Borough assembly loses attorney to Anchorage

MAT-SU -- The Anchorage Assembly announced Tuesday its plans to offer longtime Mat-Su Borough attorney Michael Gatti a $90,000-per-year position as assembly counsel.

Gatti, during attorney comments at the Mat-Su assembly meeting Tuesday, offered his resignation, effective in November. He will be relinquishing a position that paid out $100 short of $100,000 last year.

After announcing that an assistant attorney, a position created under the new budget cycle, had been hired, Gatti thanked his staff and announced his decision.

"I'd like to recognize the staff who provides tremendous support to myself and the borough," Gatti said, "I don't think people recognize how hard they work. They're going to have to work a little harder because I'm going to be giving you a notice of my resignation this evening."

Gatti, who has provided legal service to the borough for 18 years, did not mention the job offer in Anchorage or say he had agreed to take the position.

But Anchorage Assembly chair Dick Traini said Wednesday the body had, through a 9-2 vote, passed a memorandum extending Gatti the offer and thought he had accepted the position.

"I think he has," Traini said, "We're looking forward to having him come down here."

Traini said Gatti would serve in a newly created attorney position -- legislative counsel for the assembly. He added that Gatti was one of nine who applied, but was clearly the most qualified.

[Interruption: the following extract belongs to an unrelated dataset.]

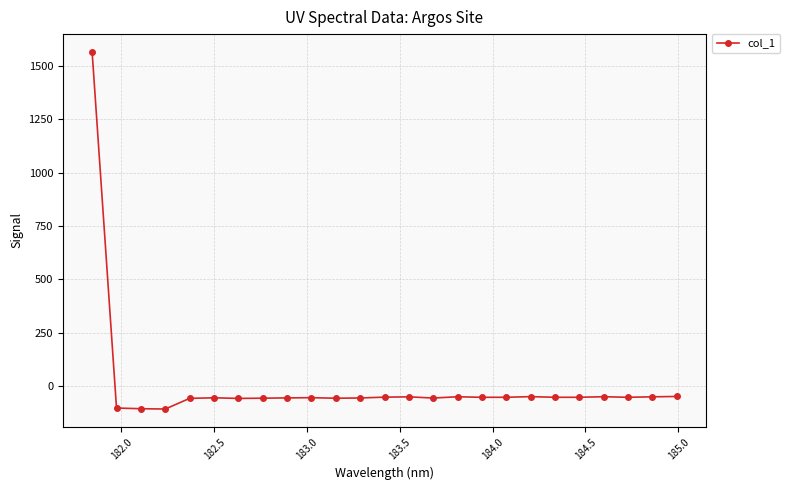

How many data points are above -53?

8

"We had an advertisement in the newspaper and he was one of the attorneys that applied," Traini said. "We went over the resumes and it was hands-down who I wanted. He filled our needs."

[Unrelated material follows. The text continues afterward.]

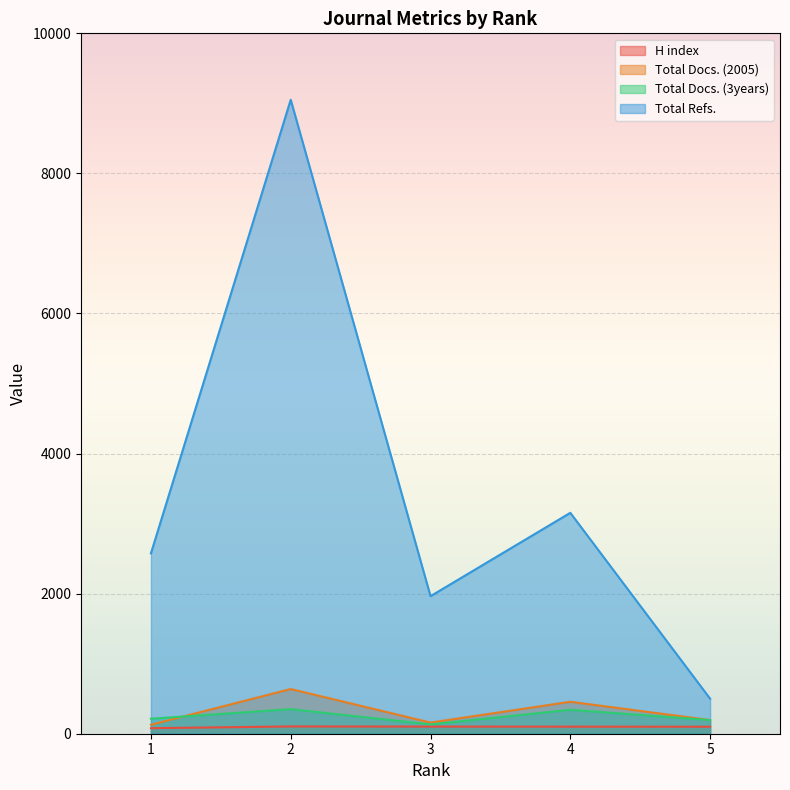

Which category has the highest value in the Total Refs. series?

2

The memorandum extending the position to Gatti cites his nearly 20 years of experience in municipal law, his experience as a two-term president of the Alaska Municipal Attorneys' Association and his service as a member of the Alaska Municipal League board of directors as further qualifications.

At the meeting, Gatti explained that, by contract, he is required to give the assembly 60 days notice. The November date, he said, would allow him that 60 days, with a few to spare -- extra days he said he'll need to take care of personal matters. Gatti left the assembly meeting immediately afterward, handing the attorney's reigns to acting borough attorney John Aschenbrenner.

Later in the meeting, Assembly member Sara Jansen requested that the borough's human resources department bring forward a hiring process to find a replacement to fill Gatti's position.

Before he left, Gatti had a few words of instruction for the assembly -- and the audience who addresses the assembly on occasion.

"You, as the assembly, have some very challenging issues to confront. Planning and zoning is not the least of which of those issues," Gatti said. "I think it's important though, that the debate remain issues-oriented and not personal oriented … I've tried to be professional, courteous and responsible to litigants even if they're challenging the borough, and I think citizens of the borough and others that come before the assembly should recognize that it's issues and not personalities that really drive change on the borough and, while people may not agree, they certainly can [dis]agree respectfully and courteously."